# Request
Your job is to return every line in the data holding the string "ServiceModel".

# Records for this exercise

• • • • • • •

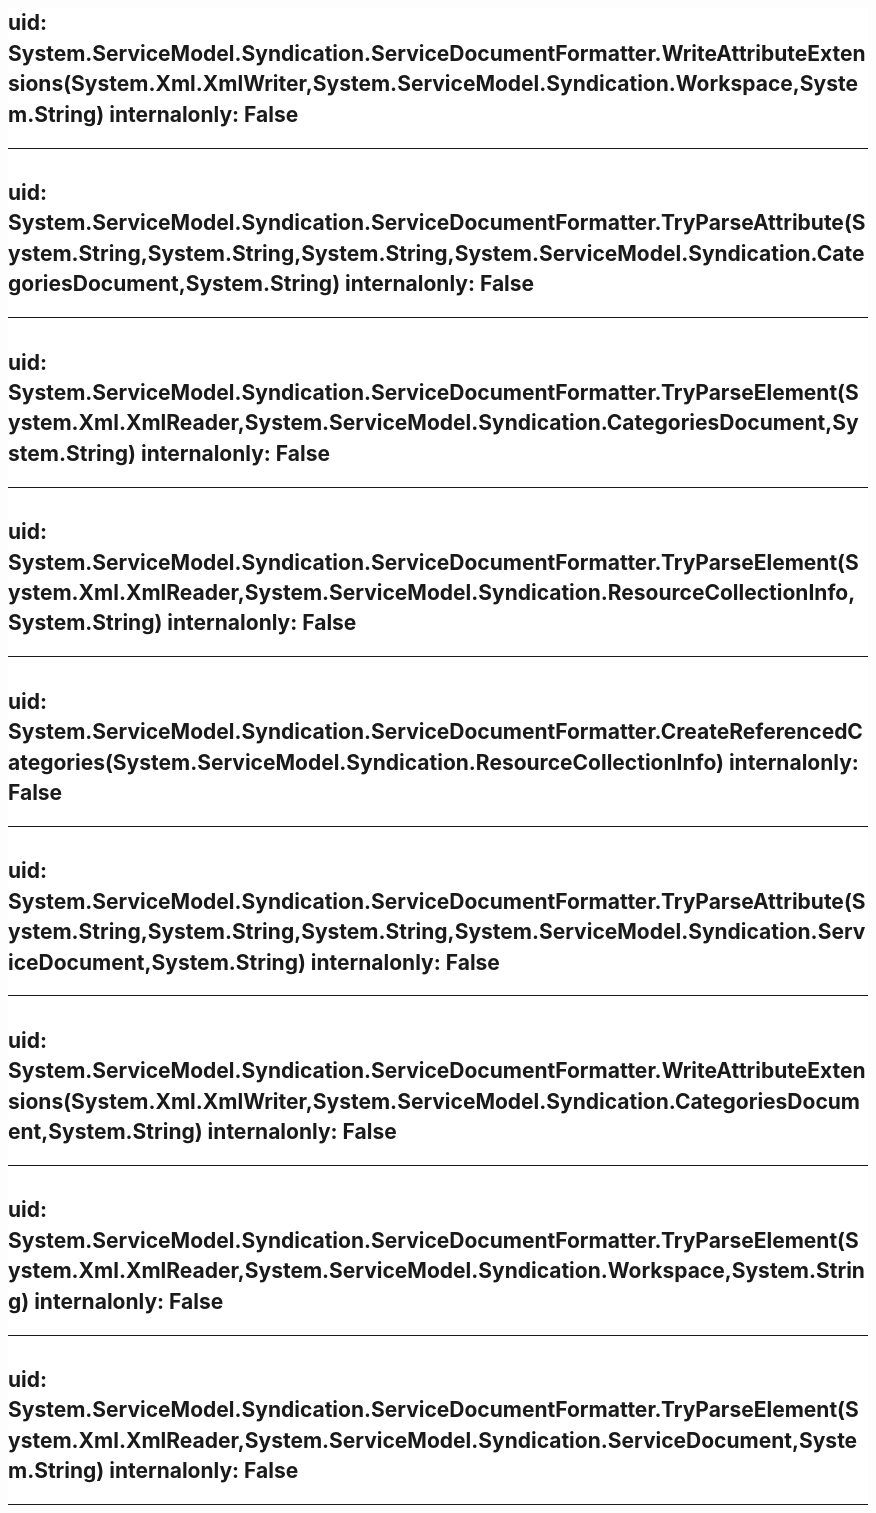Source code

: uid: System.ServiceModel.Syndication.ServiceDocumentFormatter.WriteAttributeExtensions(System.Xml.XmlWriter,System.ServiceModel.Syndication.Workspace,System.String)
internalonly: False
---

---
uid: System.ServiceModel.Syndication.ServiceDocumentFormatter.TryParseAttribute(System.String,System.String,System.String,System.ServiceModel.Syndication.CategoriesDocument,System.String)
internalonly: False
---

---
uid: System.ServiceModel.Syndication.ServiceDocumentFormatter.TryParseElement(System.Xml.XmlReader,System.ServiceModel.Syndication.CategoriesDocument,System.String)
internalonly: False
---

---
uid: System.ServiceModel.Syndication.ServiceDocumentFormatter.TryParseElement(System.Xml.XmlReader,System.ServiceModel.Syndication.ResourceCollectionInfo,System.String)
internalonly: False
---

---
uid: System.ServiceModel.Syndication.ServiceDocumentFormatter.CreateReferencedCategories(System.ServiceModel.Syndication.ResourceCollectionInfo)
internalonly: False
---

---
uid: System.ServiceModel.Syndication.ServiceDocumentFormatter.TryParseAttribute(System.String,System.String,System.String,System.ServiceModel.Syndication.ServiceDocument,System.String)
internalonly: False
---

---
uid: System.ServiceModel.Syndication.ServiceDocumentFormatter.WriteAttributeExtensions(System.Xml.XmlWriter,System.ServiceModel.Syndication.CategoriesDocument,System.String)
internalonly: False
---

---
uid: System.ServiceModel.Syndication.ServiceDocumentFormatter.TryParseElement(System.Xml.XmlReader,System.ServiceModel.Syndication.Workspace,System.String)
internalonly: False
---

---
uid: System.ServiceModel.Syndication.ServiceDocumentFormatter.TryParseElement(System.Xml.XmlReader,System.ServiceModel.Syndication.ServiceDocument,System.String)
internalonly: False
---

---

• • • • • • •

# Response below
: uid: System.ServiceModel.Syndication.ServiceDocumentFormatter.WriteAttributeExtensions(System.Xml.XmlWriter,System.ServiceModel.Syndication.Workspace,System.String)
uid: System.ServiceModel.Syndication.ServiceDocumentFormatter.TryParseAttribute(System.String,System.String,System.String,System.ServiceModel.Syndication.CategoriesDocument,System.String)
uid: System.ServiceModel.Syndication.ServiceDocumentFormatter.TryParseElement(System.Xml.XmlReader,System.ServiceModel.Syndication.CategoriesDocument,System.String)
uid: System.ServiceModel.Syndication.ServiceDocumentFormatter.TryParseElement(System.Xml.XmlReader,System.ServiceModel.Syndication.ResourceCollectionInfo,System.String)
uid: System.ServiceModel.Syndication.ServiceDocumentFormatter.CreateReferencedCategories(System.ServiceModel.Syndication.ResourceCollectionInfo)
uid: System.ServiceModel.Syndication.ServiceDocumentFormatter.TryParseAttribute(System.String,System.String,System.String,System.ServiceModel.Syndication.ServiceDocument,System.String)
uid: System.ServiceModel.Syndication.ServiceDocumentFormatter.WriteAttributeExtensions(System.Xml.XmlWriter,System.ServiceModel.Syndication.CategoriesDocument,System.String)
uid: System.ServiceModel.Syndication.ServiceDocumentFormatter.TryParseElement(System.Xml.XmlReader,System.ServiceModel.Syndication.Workspace,System.String)
uid: System.ServiceModel.Syndication.ServiceDocumentFormatter.TryParseElement(System.Xml.XmlReader,System.ServiceModel.Syndication.ServiceDocument,System.String)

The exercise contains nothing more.